- EXCERTO PARA LEITURA
Que os seus “ensinamentos” perdurem” para que o mundo ainda seja.” (A.Bondoso.2011)

Mas se...

SE... (A Publicar)

Se viesses
Sem ser preciso chamar
Se ouvisses
Sem ser preciso falar
Se pudesses
Sem ser preciso o poder
Se partisses
Sem haver uma despedida
Se voasses e sentisses e se...
Se não ficasse alguém ou coisa alguma
Mesmo assim...
A ideia seria perfeita! 
====== 
António Bondoso ( A Publicar)
Julho de 2013

2013-07-17


A PROPÓSITO DA DIGNIDADE...

A MINHA CRÓNICA (ESCRITA NA 2ªF.) A PUBLICAR NO JORNAL BEIRÃO DE 6ªFEIRA.

(Foto e Legenda de António Pedro Ferreira)

A TÁTICA DO QUADRADO...
...ou de como a “guerrilha” obriga, muitas vezes, a preferir um recuo tático. A imagem também se utiliza em política, traduzida em dois passos atrás para poder avançar um.

          Mesmo dando-se o caso de estarmos todos – ou quase – fartos dos joguinhos e das jogatanas politiqueiras, há sempre assuntos que nos motivam a refletir, colocando à prova a nossa imaginação, a criatividade e a sensibilidade de cada um.
          Acontece que o número de Julho da revista Courrier Internacional – edição para Portugal – debruça o seu “Olhar” sobre os refugiados e a sua circunstância, colocando a questão: Se tivesse que fugir num minuto, o que levaria?

- TAREFAS A REALIZAR
**1.** Transcreva do excerto, sem qualquer alteração, o trecho que começa nas palavras "Mesmo dando-se o" e termina em "o que levaria?".
**2.** Indique todos os versos do poema do excerto que começam pela palavra "Sem".
Baseie-se unicamente no excerto.

- Registos de origem

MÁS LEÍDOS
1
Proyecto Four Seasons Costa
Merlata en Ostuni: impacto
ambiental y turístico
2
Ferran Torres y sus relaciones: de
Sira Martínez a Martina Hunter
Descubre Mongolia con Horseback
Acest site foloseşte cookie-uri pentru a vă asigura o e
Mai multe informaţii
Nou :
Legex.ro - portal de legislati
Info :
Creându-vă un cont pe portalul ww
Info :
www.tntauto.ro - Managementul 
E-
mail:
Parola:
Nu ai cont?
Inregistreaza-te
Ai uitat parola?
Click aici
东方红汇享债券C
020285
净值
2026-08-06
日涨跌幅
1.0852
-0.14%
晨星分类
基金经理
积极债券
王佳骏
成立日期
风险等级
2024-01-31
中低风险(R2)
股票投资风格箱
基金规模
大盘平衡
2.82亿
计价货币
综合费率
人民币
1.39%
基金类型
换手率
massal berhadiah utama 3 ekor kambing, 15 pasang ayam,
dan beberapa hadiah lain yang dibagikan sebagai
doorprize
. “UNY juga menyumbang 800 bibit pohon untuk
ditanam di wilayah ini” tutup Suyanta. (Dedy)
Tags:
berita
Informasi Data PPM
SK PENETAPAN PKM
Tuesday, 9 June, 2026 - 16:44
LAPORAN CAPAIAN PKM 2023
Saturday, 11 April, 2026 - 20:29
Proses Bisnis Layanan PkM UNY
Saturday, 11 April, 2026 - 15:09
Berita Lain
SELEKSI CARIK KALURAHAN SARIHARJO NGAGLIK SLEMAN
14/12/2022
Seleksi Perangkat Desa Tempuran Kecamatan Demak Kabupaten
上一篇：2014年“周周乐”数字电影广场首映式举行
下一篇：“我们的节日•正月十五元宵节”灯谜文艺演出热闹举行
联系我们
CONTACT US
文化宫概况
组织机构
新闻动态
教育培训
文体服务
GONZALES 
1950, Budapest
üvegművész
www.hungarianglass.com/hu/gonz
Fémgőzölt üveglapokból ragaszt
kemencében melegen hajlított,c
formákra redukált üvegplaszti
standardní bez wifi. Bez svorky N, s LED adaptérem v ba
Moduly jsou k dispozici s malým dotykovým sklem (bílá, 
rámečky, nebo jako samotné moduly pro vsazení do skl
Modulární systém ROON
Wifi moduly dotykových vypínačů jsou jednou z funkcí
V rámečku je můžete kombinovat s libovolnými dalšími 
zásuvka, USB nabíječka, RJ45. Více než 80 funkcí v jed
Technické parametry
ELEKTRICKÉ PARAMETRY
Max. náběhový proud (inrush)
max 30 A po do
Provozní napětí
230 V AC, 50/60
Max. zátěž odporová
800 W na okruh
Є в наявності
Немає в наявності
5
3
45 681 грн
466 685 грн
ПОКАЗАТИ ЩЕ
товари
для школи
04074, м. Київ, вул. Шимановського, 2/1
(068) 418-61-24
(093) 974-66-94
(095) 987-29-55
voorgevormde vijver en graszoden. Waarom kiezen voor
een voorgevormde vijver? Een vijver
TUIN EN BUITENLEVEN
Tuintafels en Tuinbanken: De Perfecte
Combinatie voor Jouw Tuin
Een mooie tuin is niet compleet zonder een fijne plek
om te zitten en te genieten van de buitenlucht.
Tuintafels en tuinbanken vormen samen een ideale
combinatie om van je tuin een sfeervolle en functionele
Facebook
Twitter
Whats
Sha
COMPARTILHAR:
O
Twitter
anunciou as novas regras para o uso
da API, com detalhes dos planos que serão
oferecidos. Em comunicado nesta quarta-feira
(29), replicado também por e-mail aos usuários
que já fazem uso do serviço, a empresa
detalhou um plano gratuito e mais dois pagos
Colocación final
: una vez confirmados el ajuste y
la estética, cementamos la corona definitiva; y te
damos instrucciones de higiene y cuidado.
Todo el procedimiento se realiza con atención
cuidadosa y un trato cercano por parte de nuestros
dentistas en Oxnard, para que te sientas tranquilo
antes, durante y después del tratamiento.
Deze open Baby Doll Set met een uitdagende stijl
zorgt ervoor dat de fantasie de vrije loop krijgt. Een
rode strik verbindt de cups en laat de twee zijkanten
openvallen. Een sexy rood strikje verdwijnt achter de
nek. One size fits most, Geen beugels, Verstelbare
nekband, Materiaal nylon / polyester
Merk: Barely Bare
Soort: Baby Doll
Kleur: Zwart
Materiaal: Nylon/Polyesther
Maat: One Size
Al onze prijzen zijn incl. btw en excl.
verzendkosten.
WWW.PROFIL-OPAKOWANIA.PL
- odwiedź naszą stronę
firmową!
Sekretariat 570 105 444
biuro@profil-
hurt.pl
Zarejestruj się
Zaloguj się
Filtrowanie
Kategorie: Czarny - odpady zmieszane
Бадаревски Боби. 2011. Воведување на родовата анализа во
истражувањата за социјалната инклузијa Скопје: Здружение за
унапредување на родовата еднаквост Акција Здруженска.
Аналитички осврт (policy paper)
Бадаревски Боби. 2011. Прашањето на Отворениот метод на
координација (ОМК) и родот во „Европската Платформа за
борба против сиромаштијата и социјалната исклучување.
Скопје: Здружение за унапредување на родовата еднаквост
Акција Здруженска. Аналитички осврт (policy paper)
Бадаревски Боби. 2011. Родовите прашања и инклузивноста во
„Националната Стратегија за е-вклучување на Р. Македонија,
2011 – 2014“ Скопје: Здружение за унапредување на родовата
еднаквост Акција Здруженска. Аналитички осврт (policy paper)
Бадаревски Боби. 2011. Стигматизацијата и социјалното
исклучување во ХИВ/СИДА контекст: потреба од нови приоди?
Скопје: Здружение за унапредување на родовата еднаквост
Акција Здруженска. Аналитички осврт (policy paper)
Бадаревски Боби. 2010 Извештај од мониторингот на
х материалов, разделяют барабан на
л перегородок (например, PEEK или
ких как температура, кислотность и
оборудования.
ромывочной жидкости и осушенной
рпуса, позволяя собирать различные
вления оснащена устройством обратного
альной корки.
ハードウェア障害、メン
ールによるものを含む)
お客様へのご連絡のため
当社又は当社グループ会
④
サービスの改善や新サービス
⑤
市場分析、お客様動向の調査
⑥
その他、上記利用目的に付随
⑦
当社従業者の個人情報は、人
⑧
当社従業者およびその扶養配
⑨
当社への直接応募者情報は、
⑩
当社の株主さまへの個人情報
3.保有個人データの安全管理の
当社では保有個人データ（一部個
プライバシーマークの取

- RESPOSTAS POR TAREFA
**1.**
Mesmo dando-se o caso de estarmos todos – ou quase – fartos dos joguinhos e das jogatanas politiqueiras, há sempre assuntos que nos motivam a refletir, colocando à prova a nossa imaginação, a criatividade e a sensibilidade de cada um.
          Acontece que o número de Julho da revista Courrier Internacional – edição para Portugal – debruça o seu “Olhar” sobre os refugiados e a sua circunstância, colocando a questão: Se tivesse que fugir num minuto, o que levaria?

**2.**
- Sem ser preciso chamar
- Sem ser preciso falar
- Sem ser preciso o poder
- Sem haver uma despedida